The document is an electronic document;
5. The method according to claim 1, wherein the component extracting unit extracts the text element and the image element by analyzing structural information of the digitized document. Document processing device.

The document is a document image;
2. The method according to claim 1, wherein the component extracting unit includes an area separating unit that extracts a text region and an image region from the document image, and a character recognizing unit that extracts a text character string from the text region. The document processing device according to any one of claims 1 to 4.

The summary image generating means includes image element reducing means for generating a reduced image of the image element, and image element selecting means for selecting a part of the image element. 2. The document processing apparatus according to claim 1, further comprising a mode selection unit for selectively selecting a second mode using at least one of these two units.

A component extraction step of extracting at least a text element and an image element from the document,
A summary text generating step of generating a summary text from the text element;
A summary image generating step of generating a summary image from the image element;
A document processing method, comprising: generating a summary document from the summary text and the summary image.

9. The document processing method according to claim 8, wherein the summary image generating step is to generate a summary image by selecting an image element referred to from the summary text.

9. The document processing method according to claim 8, wherein in the summary image generating step, a summary image is generated by selecting image elements belonging to the same structural unit as the summary text.

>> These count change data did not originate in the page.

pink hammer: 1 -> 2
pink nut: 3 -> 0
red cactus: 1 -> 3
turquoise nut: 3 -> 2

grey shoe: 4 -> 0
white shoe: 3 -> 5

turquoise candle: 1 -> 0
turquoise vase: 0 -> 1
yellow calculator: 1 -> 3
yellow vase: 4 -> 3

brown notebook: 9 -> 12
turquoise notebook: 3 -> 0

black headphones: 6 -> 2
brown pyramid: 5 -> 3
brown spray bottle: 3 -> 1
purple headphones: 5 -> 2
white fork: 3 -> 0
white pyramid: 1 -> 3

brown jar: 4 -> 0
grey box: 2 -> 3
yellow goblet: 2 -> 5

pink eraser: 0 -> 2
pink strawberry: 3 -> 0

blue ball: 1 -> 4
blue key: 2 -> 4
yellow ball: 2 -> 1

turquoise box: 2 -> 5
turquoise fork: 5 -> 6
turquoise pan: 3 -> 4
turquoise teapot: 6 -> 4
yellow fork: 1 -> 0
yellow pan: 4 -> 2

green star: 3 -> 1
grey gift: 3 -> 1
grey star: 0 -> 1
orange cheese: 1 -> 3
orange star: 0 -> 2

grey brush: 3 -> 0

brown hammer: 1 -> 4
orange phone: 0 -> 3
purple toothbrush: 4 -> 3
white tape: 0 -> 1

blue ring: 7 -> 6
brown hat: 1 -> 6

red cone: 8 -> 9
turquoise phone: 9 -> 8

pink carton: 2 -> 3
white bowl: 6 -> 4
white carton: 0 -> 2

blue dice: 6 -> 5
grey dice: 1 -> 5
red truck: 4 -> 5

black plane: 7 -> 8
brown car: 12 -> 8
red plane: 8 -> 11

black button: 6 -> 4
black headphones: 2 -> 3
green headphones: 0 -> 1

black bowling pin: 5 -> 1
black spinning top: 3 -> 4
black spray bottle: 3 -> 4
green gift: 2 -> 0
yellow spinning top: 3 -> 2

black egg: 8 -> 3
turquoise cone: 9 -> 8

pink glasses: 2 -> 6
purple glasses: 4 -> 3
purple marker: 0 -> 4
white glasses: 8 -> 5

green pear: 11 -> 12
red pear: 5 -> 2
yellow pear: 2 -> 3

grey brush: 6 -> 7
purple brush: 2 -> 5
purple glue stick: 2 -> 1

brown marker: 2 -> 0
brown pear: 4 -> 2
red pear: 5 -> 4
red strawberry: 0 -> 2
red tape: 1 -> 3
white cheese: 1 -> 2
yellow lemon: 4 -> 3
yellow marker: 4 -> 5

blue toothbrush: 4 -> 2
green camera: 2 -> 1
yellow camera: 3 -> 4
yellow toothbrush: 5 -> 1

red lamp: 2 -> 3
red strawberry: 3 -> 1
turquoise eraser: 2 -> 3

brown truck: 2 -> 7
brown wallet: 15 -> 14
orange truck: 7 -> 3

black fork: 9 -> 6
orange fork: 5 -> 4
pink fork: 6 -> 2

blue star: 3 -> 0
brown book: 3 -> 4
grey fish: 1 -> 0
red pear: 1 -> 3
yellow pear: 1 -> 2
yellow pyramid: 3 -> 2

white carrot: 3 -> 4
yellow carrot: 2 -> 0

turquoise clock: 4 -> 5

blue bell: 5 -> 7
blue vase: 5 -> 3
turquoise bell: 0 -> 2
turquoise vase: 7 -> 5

Further comprising a text similarity determination step of determining similarity between texts,
9. The summary image generating step according to claim 8, wherein, in the image elements, an image element to which an explanation similar to the summary text is added is selected to generate a summary image. Document processing method.

The document is an electronic document;
13. The method according to claim 8, wherein the component extracting step extracts the text element and the image element by analyzing structural information of the digitized document. Document processing method.

The document is a document image;
2. The method according to claim 1, wherein the component extracting step includes an area separating step of extracting a text area and an image area from the document image, and a character recognition step of extracting a text character string from the text area. 13. The document processing method according to any one of 8 to 12.

The summary image generation step includes an image element reduction step of generating a reduced image of the image element, and an image element selection step of selecting a part of the image element, and a first mode in which both steps are used. 9. The document processing method according to claim 8, further comprising a mode selection step of alternatively selecting a second mode using at least one of these two steps.

A control program for a document processing apparatus, comprising a program code for causing a computer to execute each step of the document processing method according to any one of claims 8 to 14.